Смутная догадка мелькнула в голове Изабеллы, но она не сделала попытки утвердиться в ней или опровергнуть. Она просто отбросила эту неприятную мысль. «Разочароваться? — подумала она; — Нет! Пусть когда-нибудь позже, но только не сейчас… А может быть, никогда… И даже наверняка никогда!»

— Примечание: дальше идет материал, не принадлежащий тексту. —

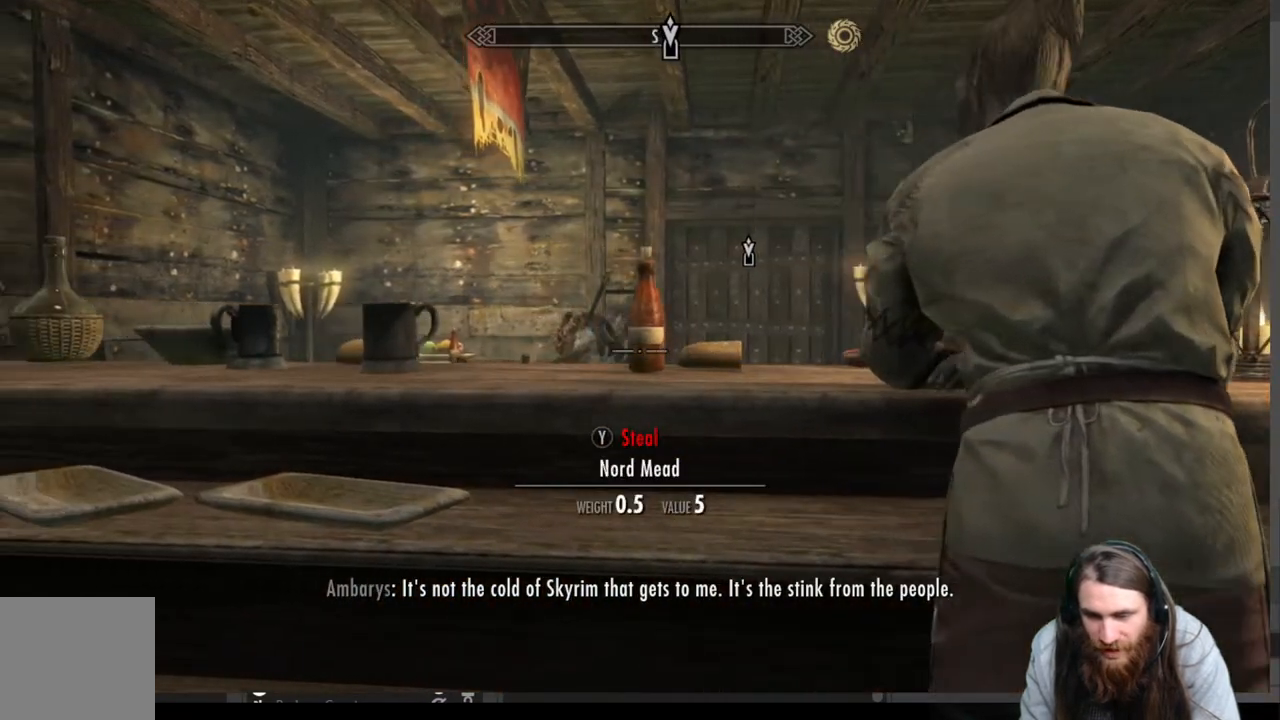
{"buttons": [], "left_stick": "center", "right_stick": "right", "events": [[483, "right_stick", "right"]]}
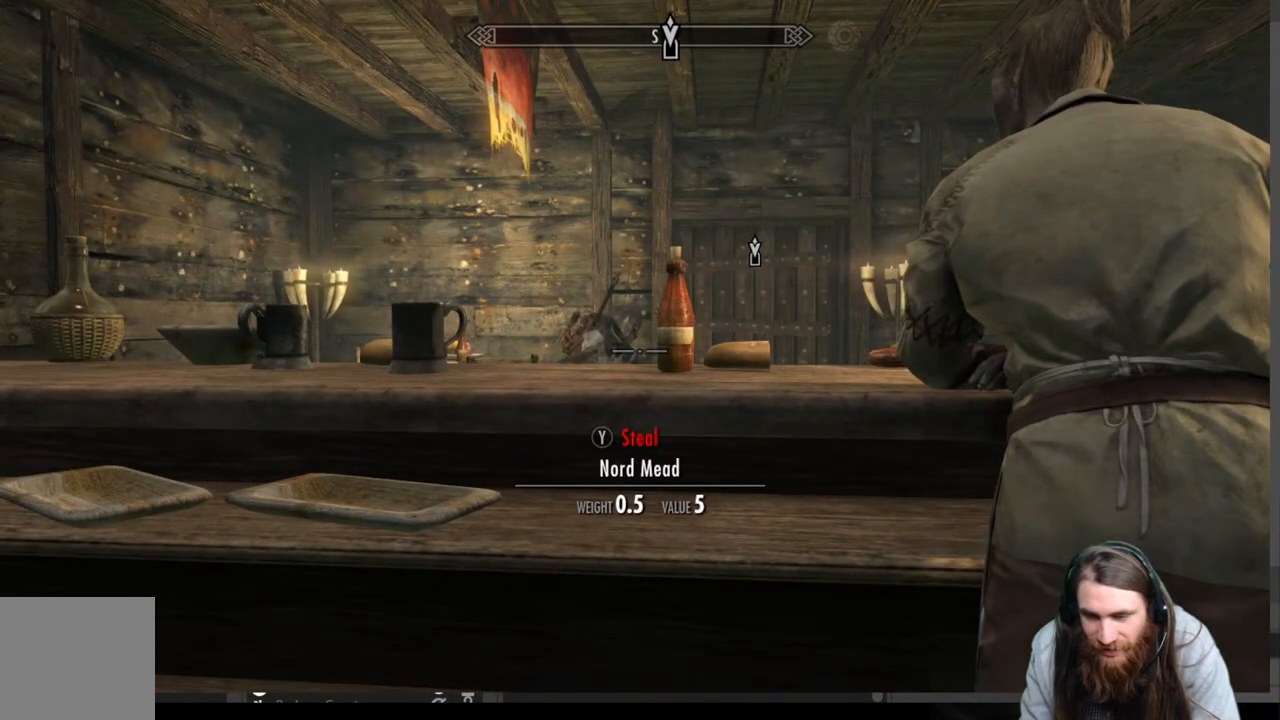
{"buttons": [], "left_stick": "center", "right_stick": "left", "events": [[300, "right_stick", "center"], [433, "right_stick", "left"]]}
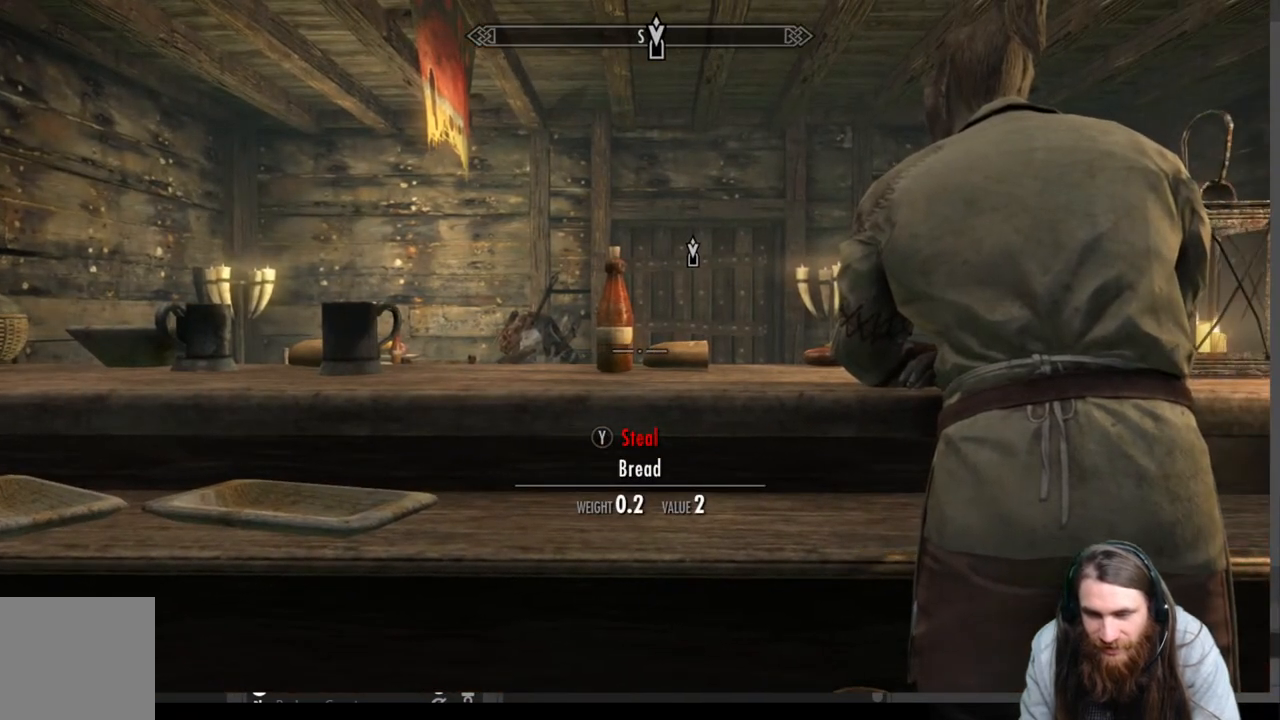
{"buttons": [], "left_stick": "center", "right_stick": "center", "events": [[183, "right_stick", "center"], [350, "right_stick", "left"], [500, "right_stick", "center"]]}
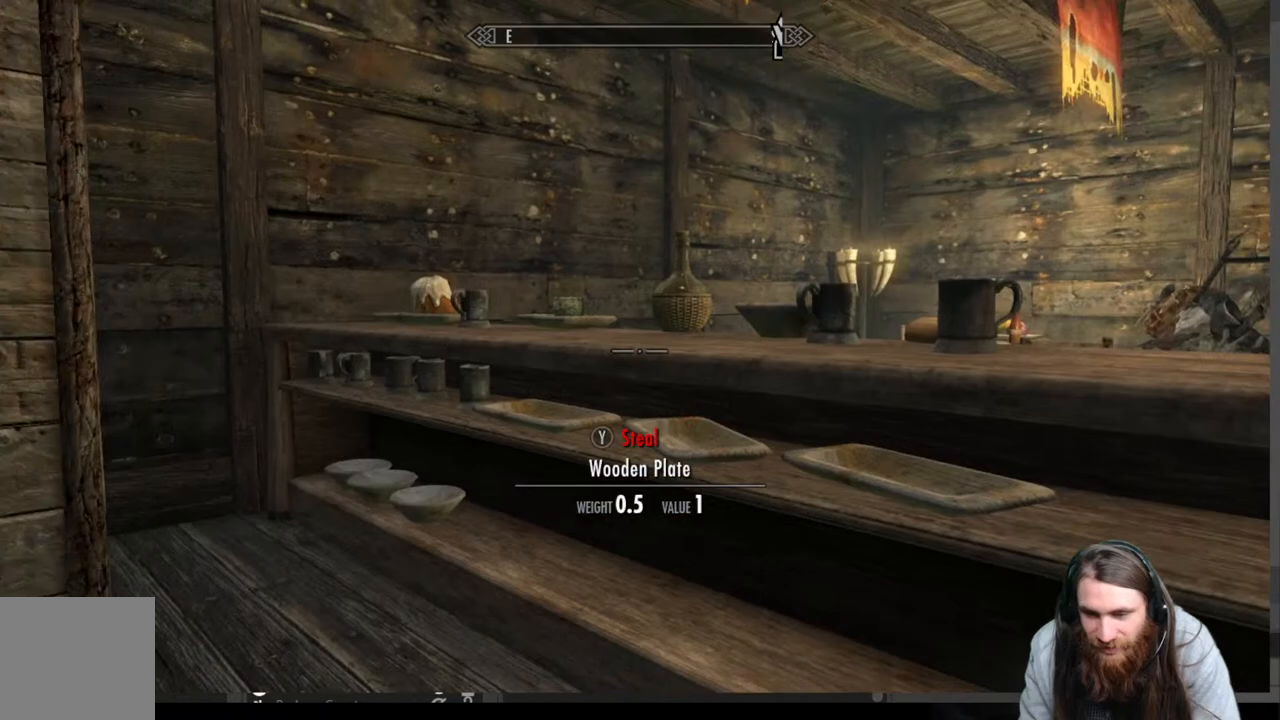
{"buttons": [], "left_stick": "up", "right_stick": "center", "events": [[300, "left_stick", "up"]]}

* * *Домой Жорж Попа вернулся поздно ночью, и тотчас же к нему в комнату вошла мать. Он удивился:
— Ты не спишь, мамуся?
— Жду тебя весь вечер, Жоржик…
— Зачем ты встаешь с постели? Не бережешь себя… Могла бы послать кого-нибудь за мной… — говорил Жорж, предчувствуя, что мать опять будет донимать его разговорами о причастности к взрыву.
Мать все же прервала сына:
— Мне рассказали сегодня об одной очень неприятной подробности. Мальчик, которого арестовали после несчастья на электростанции, показал в сигуранце, что один из переодетых в черное одеяние бандитов был… в вишневых лакированных туфлях… Тебе это известно?

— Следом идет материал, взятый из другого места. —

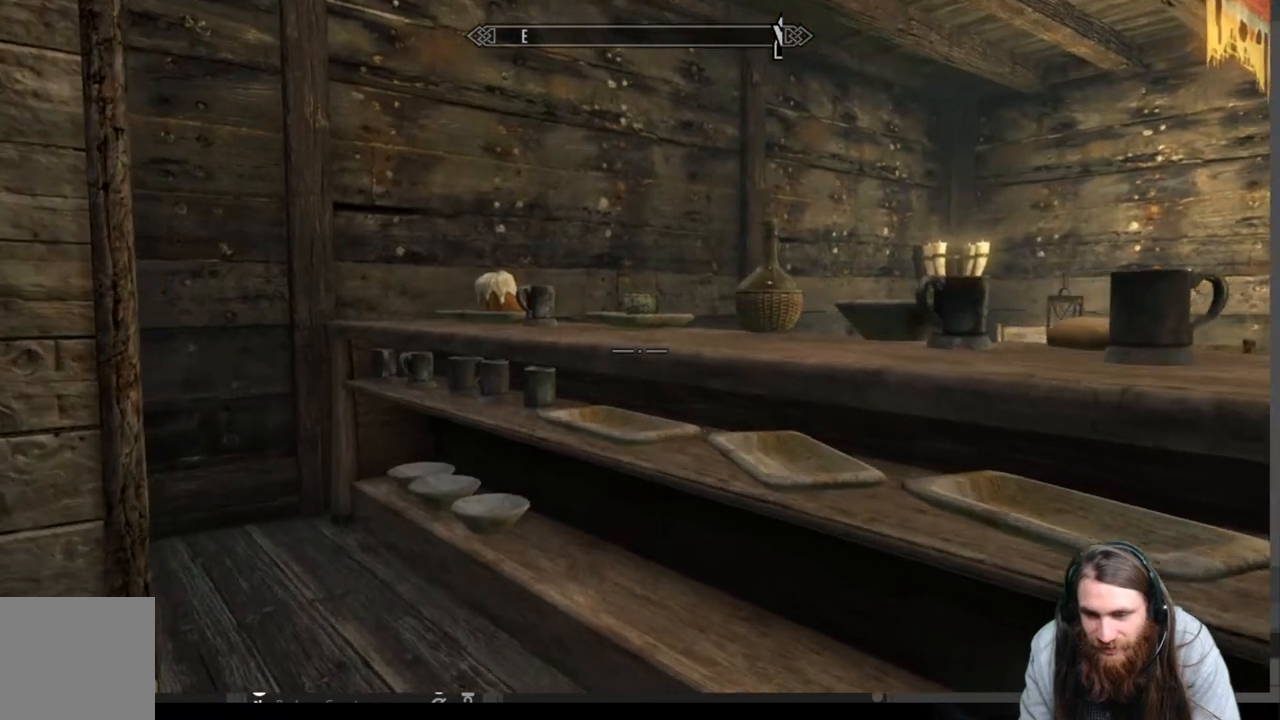
{"buttons": [], "left_stick": "center", "right_stick": "left", "events": [[100, "left_stick", "center"], [417, "right_stick", "left"]]}
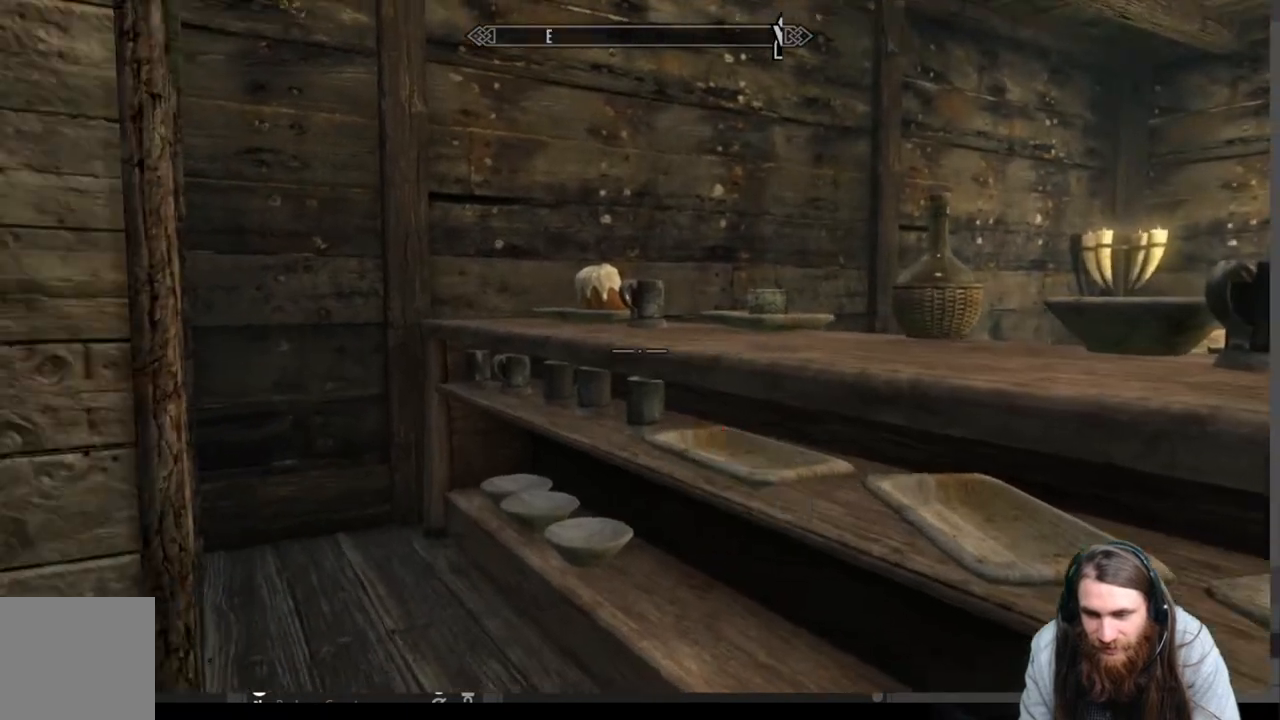
{"buttons": [], "left_stick": "center", "right_stick": "left", "events": [[33, "left_stick", "up-right"], [83, "right_stick", "center"], [183, "left_stick", "up"], [383, "right_stick", "left"], [500, "left_stick", "center"]]}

Жорж артистически закатил глаза, изображая из себя мученика.
— Ты опять об этом, мамуся? Извини, но мне надоели твои подозрения. Каждый раз что-нибудь новое! Удовольствие не из великих… К тому же у меня гость из Бухареста. Не дай бог, услышит, подумает, что у нас черт знает что творится… Идем отсюда, идем! Ты плохо выглядишь. Врач велел тебе лежать, а ты вскакиваешь без всякой надобности…
Жорж увел мать в спальню. Ее одолел приступ астмы. Но, едва отдышавшись, она вновь стала настаивать, чтобы сын признался.
— Бога ради, Жоржик, ответь: ты скрываешь от меня что-то ужасное?
— Выбей, пожалуйста, из головы эту чушь, или я сойду с ума! Ты думаешь, о чем говоришь? У меня, видите ли, имеются вишневые лакированные туфли!.. И что? Мало ли у кого такие туфли! Как будто в городе одна рыжая собака… И потом, прости меня, пожалуйста, мамуся, но за кого ты все же принимаешь своего сына?
Жорж сделал обидчивую мину.
— Выслушай меня, Жоржик, спокойно, — помедлив, ответила мать, — и постарайся понять, почему я так беспокоюсь, почему подозреваю, что ты не говоришь мне правды… Я всегда была уверена, что мой сын честный, порядочный и воспитанный человек. И вдруг, когда я лежала в больнице, до меня дошел слух, что ты был с железногвардейцами в том мерзком факельном шествии, во время которого они разбивали стекла домов и витрин магазинов, что-то страшное вытворяли над несчастными евреями…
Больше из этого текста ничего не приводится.